Een bijkomend probleem voor de Landelijke Vereniging van Wereldwinkels was de balanspost “cadeaubonnen in omloop” die steeds groter werd, doordat de cadeaubon van de Wereldwinkels veel werd verkocht maar relatief weinig werd ingeleverd. Het omgaan en waarderen (c.q. afschrijven) van de uitstaande bonnen is daarom een onderdeel van dit onderzoek.

(11)
(12)

CONCLUSIES EN AANBEVELINGEN

Conclusies & aanbevelingen

Conclusies

Het Landelijk Bureau van de Landelijke Vereniging van Wereldwinkels heeft een resultaatgerichte cultuur met een strakke controle. Maar er worden weinig regels en procedures gehanteerd, hetgeen tot uiting komt in de pragmatische instelling, waarbij financiële zaken als een bijzaak wordt gezien. Het ontbreken van regels en procedure kan een negatieve invloed hebben op de betrouwbaarheid van de financiële gegevens.

Uit de beoordeling van de administratieve organisatie van het Landelijk Bureau komen de volgende knelpunten naar voren in de betrouwbaarheid van het verzamelen, vastleggen en rapporteren van financiële gegevens:

- Bij budget voelen de budgethouders zich niet verantwoordelijke voor hun budget. De reden is dat zij niet periodiek hoeven te controleren hoeveel zij van hun kostenplaats hebben besteed en of de kosten juist geboekt zijn.

- Bij inkopen kunnen de procedures bij de vastlegging van goedgekeurde facturen problemen leveren doordat de boekhouder de bewarende en de beschikkende functie vervult, terwijl deze voor de betrouwbaarheid van de crediteur- en kostengegevens gescheiden zou moeten zijn. Daarnaast worden de betalingen die de boekhouder invoert, verstuurt en registreert, niet door iemand anders gecontroleerd.

- Bij de salarisprocedure worden wijzigingen in arbeidscontracten en ontslag van werknemers alleen per e-mail aan het servicebureau, dat de loonadministratie voor het Landelijk Bureau uitvoert, gemeld.

- Bij verkoop- en dienstverlening worden de factuuropdrachten die door de boekhouder worden ingevoerd bij de procedure factuurafwikkeling niet op juistheid gecontroleerd.

Bovendien is er geen vaste termijn waarop het aanmanen van debiteuren gebeurt. Verder is de volledigheid van de opbrengstenverantwoording van de contributie-inning niet verzekerd, doordat de leden zelf hun contributie moeten berekenen.
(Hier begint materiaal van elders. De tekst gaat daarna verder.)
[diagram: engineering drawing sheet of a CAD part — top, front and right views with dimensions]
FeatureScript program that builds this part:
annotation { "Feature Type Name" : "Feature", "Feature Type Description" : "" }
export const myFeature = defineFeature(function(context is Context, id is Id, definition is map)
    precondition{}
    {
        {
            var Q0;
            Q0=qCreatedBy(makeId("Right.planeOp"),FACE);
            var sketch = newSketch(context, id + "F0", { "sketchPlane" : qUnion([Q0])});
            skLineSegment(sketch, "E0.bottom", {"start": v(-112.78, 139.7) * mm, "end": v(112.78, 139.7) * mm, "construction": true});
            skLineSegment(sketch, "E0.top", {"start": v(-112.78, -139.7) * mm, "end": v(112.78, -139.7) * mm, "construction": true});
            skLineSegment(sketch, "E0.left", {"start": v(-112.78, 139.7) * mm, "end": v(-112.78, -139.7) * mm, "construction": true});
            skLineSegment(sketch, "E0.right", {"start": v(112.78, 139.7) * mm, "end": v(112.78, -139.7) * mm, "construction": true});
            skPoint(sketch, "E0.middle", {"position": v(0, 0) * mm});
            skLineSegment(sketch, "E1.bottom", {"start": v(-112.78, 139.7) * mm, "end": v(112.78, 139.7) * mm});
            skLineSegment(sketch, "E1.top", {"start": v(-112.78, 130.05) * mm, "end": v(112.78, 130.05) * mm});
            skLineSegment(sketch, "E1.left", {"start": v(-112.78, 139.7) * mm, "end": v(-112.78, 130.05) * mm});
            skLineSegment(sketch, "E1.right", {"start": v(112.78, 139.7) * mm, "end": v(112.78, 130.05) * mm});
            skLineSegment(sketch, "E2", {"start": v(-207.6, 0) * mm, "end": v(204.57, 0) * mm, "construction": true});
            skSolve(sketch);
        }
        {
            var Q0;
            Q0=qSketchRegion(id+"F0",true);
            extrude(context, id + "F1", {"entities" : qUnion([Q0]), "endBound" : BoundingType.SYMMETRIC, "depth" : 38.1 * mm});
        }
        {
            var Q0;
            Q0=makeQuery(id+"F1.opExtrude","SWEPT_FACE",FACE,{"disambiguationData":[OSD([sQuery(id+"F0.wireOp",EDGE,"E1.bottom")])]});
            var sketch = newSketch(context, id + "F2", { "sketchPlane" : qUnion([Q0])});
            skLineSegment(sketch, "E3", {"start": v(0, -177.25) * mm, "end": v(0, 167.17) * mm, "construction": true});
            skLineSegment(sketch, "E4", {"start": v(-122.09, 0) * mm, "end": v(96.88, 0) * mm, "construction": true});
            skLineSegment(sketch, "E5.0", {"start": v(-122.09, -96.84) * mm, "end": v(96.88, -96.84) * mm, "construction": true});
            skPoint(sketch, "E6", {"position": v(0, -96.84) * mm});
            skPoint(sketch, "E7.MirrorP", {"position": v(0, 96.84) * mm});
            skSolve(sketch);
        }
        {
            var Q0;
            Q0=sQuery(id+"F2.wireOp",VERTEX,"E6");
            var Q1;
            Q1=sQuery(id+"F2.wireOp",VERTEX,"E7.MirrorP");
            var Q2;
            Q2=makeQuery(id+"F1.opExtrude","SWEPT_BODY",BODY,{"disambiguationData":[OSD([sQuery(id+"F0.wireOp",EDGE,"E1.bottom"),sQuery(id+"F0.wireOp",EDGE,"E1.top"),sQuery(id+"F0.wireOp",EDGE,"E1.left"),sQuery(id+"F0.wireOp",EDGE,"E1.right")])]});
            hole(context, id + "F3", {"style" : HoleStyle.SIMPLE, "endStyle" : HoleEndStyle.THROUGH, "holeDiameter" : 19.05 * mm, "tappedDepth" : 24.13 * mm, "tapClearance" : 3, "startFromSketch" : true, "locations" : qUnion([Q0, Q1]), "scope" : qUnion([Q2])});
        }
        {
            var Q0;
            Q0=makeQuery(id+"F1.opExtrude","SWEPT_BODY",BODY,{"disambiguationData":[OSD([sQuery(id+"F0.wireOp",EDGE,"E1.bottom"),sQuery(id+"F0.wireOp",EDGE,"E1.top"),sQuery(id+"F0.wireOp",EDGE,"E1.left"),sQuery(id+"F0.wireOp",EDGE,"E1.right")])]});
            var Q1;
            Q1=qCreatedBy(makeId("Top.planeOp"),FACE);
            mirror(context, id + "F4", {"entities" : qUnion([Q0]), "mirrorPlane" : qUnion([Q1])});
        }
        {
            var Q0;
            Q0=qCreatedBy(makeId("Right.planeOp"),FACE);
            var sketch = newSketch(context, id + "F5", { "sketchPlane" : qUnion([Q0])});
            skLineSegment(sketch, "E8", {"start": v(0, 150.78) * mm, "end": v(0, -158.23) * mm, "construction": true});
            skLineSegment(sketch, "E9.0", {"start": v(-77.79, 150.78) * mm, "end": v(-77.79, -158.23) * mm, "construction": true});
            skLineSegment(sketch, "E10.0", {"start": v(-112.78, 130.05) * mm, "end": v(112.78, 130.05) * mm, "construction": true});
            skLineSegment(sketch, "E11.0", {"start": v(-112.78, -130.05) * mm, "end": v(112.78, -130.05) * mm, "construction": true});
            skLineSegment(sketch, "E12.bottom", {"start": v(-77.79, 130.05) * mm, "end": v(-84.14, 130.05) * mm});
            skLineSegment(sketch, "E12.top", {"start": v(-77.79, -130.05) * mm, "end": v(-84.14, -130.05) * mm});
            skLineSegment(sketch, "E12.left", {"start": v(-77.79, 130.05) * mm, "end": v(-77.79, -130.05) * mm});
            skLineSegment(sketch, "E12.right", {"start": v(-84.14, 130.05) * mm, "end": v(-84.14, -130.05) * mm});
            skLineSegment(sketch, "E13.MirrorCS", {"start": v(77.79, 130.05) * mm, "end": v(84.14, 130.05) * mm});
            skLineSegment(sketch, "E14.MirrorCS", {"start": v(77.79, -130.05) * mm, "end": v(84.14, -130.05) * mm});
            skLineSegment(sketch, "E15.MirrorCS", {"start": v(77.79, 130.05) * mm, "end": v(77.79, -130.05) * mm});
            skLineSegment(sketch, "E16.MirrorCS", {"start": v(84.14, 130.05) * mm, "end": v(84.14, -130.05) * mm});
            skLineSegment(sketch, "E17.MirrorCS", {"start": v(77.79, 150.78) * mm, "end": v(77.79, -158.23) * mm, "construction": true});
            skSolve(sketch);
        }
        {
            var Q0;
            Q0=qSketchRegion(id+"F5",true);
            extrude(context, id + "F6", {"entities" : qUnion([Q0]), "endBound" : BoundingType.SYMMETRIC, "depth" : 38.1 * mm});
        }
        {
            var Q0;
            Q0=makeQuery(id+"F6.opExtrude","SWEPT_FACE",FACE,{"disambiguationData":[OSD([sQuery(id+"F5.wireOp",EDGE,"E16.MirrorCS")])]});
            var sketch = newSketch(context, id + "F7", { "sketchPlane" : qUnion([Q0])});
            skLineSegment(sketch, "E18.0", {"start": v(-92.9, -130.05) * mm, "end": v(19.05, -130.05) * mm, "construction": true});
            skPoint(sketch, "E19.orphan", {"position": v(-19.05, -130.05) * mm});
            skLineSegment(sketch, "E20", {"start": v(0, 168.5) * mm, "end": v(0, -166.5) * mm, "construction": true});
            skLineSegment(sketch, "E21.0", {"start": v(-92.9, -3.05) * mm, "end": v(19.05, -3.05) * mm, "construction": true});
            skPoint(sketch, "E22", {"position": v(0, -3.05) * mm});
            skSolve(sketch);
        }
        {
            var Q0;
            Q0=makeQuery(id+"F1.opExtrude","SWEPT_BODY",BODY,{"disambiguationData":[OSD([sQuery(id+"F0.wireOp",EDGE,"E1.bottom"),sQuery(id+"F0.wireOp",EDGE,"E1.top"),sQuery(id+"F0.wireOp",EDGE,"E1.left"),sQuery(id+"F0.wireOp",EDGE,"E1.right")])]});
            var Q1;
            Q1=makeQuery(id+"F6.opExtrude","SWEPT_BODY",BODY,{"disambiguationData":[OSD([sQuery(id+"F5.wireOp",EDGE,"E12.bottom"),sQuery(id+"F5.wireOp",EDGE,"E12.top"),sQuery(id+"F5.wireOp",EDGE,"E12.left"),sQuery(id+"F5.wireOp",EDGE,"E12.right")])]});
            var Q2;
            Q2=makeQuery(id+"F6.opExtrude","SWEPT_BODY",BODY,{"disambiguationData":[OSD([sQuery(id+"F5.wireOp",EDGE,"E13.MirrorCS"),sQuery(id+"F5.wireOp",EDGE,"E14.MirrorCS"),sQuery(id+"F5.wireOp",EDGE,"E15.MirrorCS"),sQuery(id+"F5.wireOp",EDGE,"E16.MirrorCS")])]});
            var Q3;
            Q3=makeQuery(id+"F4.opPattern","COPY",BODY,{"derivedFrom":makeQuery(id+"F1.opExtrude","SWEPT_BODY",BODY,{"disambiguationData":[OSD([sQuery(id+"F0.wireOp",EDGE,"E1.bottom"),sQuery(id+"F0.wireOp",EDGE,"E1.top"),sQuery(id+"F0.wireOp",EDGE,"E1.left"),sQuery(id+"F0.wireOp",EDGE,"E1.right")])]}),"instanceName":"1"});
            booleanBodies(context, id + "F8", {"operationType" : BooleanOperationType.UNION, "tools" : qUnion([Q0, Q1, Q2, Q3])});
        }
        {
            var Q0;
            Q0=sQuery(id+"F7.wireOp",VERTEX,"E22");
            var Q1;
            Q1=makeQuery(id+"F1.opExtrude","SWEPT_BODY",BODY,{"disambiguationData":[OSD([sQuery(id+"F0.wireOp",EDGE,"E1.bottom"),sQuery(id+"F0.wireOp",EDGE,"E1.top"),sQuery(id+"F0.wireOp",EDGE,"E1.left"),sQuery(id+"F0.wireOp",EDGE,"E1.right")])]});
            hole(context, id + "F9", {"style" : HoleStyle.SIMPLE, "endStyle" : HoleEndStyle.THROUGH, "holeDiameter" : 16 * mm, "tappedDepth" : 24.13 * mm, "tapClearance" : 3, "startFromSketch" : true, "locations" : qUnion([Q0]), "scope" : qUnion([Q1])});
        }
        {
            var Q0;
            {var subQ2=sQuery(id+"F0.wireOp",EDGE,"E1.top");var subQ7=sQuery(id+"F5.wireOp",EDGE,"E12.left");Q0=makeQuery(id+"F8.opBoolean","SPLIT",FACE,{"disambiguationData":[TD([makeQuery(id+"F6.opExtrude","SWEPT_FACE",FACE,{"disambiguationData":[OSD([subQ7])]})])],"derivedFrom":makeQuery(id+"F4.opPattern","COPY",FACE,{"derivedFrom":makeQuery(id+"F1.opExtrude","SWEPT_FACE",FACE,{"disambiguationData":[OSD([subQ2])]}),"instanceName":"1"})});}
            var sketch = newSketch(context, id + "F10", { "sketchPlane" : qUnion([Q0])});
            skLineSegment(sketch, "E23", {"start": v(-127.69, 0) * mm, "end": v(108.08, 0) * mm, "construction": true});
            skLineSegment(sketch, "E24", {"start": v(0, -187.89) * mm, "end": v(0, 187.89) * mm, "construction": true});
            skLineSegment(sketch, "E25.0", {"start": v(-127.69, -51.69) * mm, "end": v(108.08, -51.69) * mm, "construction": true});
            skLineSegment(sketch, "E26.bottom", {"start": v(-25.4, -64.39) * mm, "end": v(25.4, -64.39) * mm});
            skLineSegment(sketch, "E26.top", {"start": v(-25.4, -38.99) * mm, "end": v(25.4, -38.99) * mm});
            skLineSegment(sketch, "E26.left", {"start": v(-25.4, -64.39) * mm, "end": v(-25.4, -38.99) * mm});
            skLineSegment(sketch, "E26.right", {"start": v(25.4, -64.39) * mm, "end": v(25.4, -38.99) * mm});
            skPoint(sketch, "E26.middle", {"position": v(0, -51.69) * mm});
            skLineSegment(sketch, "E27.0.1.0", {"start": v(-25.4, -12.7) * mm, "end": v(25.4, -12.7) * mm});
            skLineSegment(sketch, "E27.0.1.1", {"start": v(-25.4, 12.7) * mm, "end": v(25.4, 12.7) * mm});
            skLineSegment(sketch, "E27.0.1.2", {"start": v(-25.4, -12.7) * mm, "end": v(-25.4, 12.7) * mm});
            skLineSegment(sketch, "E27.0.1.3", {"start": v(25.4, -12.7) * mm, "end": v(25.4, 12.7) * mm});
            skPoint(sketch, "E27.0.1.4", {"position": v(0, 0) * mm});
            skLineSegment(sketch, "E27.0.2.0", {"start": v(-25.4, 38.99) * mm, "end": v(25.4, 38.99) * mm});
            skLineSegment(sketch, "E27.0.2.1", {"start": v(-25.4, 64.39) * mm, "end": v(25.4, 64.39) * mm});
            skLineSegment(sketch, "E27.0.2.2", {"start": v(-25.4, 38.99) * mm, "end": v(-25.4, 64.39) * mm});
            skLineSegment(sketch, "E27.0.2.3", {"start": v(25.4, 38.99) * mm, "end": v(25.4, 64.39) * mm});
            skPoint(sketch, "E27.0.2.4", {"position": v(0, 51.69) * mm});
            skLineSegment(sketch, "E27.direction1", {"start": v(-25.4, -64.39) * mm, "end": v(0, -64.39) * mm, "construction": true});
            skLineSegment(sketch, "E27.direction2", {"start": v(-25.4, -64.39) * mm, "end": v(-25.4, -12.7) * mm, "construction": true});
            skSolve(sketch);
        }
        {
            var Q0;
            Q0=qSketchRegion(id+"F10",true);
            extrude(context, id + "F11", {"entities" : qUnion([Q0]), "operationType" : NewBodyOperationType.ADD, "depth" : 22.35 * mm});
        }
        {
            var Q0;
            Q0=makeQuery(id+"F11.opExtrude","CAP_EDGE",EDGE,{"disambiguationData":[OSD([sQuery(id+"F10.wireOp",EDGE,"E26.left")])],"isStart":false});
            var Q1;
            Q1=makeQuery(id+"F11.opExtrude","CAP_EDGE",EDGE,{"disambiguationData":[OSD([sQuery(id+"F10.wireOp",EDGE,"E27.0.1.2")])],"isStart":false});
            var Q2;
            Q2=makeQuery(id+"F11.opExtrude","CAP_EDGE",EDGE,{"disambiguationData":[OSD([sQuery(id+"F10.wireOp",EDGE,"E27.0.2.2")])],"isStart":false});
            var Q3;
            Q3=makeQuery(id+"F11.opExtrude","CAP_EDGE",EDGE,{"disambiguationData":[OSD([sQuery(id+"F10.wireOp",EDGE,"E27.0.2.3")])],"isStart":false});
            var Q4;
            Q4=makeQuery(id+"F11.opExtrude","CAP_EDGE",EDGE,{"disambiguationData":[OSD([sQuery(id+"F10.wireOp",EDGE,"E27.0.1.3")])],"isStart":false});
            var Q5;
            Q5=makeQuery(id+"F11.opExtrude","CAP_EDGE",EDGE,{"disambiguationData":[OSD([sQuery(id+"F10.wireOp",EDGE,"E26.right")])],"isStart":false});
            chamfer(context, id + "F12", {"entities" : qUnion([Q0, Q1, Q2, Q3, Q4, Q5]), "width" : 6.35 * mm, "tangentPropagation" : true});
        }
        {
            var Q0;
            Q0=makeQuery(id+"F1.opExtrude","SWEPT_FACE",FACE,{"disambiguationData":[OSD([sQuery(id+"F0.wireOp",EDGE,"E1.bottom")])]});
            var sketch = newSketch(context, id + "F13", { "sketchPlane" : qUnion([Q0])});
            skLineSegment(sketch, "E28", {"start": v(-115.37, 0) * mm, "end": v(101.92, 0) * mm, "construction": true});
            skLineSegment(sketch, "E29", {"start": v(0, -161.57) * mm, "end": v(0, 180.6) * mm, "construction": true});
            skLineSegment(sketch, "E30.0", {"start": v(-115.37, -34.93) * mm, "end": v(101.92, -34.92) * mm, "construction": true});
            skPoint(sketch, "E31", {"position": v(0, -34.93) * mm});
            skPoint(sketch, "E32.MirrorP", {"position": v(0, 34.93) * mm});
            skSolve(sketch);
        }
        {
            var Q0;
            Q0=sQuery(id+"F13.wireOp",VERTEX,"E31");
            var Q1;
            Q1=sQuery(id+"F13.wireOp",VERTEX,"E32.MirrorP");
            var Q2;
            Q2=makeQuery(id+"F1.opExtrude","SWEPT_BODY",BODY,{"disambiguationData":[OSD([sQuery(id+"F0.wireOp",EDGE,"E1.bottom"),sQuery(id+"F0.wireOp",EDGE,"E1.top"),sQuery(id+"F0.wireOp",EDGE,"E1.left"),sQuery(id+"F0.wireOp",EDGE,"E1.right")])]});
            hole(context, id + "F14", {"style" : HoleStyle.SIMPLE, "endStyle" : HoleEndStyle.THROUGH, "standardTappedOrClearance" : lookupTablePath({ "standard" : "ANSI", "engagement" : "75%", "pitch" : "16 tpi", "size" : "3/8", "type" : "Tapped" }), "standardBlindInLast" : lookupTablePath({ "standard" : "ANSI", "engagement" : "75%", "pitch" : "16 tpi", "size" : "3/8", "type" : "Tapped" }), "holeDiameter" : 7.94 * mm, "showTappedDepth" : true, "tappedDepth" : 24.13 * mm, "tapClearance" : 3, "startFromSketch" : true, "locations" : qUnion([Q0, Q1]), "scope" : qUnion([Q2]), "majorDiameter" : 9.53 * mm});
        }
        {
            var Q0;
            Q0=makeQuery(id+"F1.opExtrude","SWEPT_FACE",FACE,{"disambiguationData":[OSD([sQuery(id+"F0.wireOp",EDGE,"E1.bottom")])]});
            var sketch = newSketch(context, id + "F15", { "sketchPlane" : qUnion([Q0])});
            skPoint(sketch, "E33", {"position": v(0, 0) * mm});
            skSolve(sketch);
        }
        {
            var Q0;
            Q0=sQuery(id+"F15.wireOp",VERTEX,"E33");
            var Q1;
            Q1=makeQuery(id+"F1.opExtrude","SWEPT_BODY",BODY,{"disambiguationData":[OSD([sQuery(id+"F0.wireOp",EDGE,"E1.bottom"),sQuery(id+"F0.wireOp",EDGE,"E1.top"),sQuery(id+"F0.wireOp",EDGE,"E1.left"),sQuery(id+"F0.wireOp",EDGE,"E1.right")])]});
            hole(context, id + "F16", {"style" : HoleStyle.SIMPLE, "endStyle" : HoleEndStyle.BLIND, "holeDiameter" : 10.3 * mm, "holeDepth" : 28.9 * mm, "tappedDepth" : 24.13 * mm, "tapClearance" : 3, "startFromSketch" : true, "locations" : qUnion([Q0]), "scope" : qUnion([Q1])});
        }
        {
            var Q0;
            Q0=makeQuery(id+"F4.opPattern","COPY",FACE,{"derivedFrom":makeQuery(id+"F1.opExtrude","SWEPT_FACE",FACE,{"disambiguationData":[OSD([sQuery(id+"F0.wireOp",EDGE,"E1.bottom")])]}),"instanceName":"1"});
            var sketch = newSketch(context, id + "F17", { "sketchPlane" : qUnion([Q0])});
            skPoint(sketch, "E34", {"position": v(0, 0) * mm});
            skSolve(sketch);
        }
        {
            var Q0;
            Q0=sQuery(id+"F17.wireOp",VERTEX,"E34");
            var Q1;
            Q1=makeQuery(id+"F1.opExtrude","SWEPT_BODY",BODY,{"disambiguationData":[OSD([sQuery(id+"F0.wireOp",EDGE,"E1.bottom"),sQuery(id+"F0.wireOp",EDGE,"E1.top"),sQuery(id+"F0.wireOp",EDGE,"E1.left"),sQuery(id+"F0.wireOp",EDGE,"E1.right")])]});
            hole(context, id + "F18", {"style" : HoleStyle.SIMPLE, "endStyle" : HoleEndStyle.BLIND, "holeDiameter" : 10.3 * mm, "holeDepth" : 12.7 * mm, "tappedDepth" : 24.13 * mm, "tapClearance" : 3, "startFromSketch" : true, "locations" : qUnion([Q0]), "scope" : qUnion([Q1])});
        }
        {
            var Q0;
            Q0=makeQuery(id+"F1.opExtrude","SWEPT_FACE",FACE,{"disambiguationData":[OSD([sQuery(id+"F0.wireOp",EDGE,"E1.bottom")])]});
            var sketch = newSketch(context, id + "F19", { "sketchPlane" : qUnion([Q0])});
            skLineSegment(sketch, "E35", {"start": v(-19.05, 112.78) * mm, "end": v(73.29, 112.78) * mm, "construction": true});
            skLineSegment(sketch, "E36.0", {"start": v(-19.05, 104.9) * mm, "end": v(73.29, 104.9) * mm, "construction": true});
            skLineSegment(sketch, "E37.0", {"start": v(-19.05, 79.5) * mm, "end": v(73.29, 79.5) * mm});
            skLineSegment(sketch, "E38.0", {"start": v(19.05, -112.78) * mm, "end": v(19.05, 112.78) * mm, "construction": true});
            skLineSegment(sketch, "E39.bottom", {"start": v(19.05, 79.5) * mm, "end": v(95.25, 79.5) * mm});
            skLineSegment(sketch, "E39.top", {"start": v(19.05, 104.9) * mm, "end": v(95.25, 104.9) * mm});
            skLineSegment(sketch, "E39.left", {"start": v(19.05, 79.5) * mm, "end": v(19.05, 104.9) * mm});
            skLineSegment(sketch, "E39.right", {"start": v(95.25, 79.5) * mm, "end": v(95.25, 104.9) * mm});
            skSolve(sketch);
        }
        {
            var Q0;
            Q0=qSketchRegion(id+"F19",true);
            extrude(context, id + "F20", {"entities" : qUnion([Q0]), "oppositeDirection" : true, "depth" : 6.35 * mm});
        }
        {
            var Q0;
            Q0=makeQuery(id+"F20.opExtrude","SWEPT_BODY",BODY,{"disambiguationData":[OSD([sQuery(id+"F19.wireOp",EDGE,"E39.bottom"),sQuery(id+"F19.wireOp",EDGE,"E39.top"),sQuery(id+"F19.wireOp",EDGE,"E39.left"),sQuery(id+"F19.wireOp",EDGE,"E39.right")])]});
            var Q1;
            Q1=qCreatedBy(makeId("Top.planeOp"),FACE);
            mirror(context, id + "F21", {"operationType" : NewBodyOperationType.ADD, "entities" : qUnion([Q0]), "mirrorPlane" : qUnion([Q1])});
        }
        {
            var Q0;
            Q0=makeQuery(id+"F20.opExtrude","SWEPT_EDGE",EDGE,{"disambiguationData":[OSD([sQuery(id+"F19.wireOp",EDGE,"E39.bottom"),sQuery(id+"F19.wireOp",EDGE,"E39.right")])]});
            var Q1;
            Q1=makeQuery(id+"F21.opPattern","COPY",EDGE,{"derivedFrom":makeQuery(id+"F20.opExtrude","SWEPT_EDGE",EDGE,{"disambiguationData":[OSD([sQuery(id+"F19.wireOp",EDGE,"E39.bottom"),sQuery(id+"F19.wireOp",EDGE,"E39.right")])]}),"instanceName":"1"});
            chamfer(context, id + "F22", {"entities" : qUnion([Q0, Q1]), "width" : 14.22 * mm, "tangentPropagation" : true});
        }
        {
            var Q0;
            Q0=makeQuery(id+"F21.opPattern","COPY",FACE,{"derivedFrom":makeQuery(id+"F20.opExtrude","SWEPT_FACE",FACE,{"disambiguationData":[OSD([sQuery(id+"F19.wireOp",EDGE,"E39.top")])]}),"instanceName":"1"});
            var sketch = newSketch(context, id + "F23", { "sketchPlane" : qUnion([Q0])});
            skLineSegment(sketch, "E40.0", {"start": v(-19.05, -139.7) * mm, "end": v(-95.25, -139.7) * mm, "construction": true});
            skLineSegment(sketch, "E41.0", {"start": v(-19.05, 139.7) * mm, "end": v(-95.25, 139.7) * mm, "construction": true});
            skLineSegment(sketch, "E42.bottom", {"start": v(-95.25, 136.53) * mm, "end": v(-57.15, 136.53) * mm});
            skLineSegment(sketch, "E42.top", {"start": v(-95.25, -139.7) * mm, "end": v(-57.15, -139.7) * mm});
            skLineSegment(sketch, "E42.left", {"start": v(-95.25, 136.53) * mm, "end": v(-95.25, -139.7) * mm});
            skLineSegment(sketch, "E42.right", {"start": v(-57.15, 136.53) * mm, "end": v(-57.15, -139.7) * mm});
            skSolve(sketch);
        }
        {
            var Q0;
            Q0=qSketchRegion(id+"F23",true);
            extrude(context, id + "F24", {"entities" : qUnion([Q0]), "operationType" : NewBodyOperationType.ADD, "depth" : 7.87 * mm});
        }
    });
Met name voor kleine wereldwinkels kan dit voor problemen zorgen. Daarnaast houdt het Landelijk Bureau geen overzicht bij van de jaarlijks opgegeven omzet en brutowinst. Bij het aanmaken van facturen en de factuurontwikkeling doet zich het probleem voor dat debiteuren pas aangemaakt kunnen worden als het factuurbedrag bekend is, en dit is pas bekend als de debiteur betaalt of het bedrag wordt geschat.

- Bij het cadeaubonproces vindt de administratieve verwerking plaats op twee locaties, bij het Landelijk Bureau en het administratiekantoor. Het Landelijk Bureau is hierbij niet precies op de hoogte van de administratie van de cadeaubon bij het administratiekantoor.

Bovendien vindt er geen voorraadadministratie van de cadeaubonnen plaats: bij de

(13)

verkoop is geen inzicht is in het aantal cadeaubonnen per coupure en in de voorraad van de hoeveelheid cadeaubonnen die aanwezig zijn bij het administratiekantoor. Ook bij de inkoop ontbreekt de registratie in aantallen per coupure. Verder ontbreekt nummering van de cadeaubonnen en een beveiliging tegen fraude.

Aanbevelingen

De betrouwbaarheid van het verzamelen, vastleggen en rapporteren van financiële gegevens kan het Landelijk Bureau van de Landelijke Vereniging van Wereldwinkels verbeteren als:

1. De budgethouders zelf de verantwoordelijkheid krijgen over hun budgetten en de manager hierbij een controlerende functie krijgt. Hierdoor neemt het gevaar van het uitputten van budgetten af.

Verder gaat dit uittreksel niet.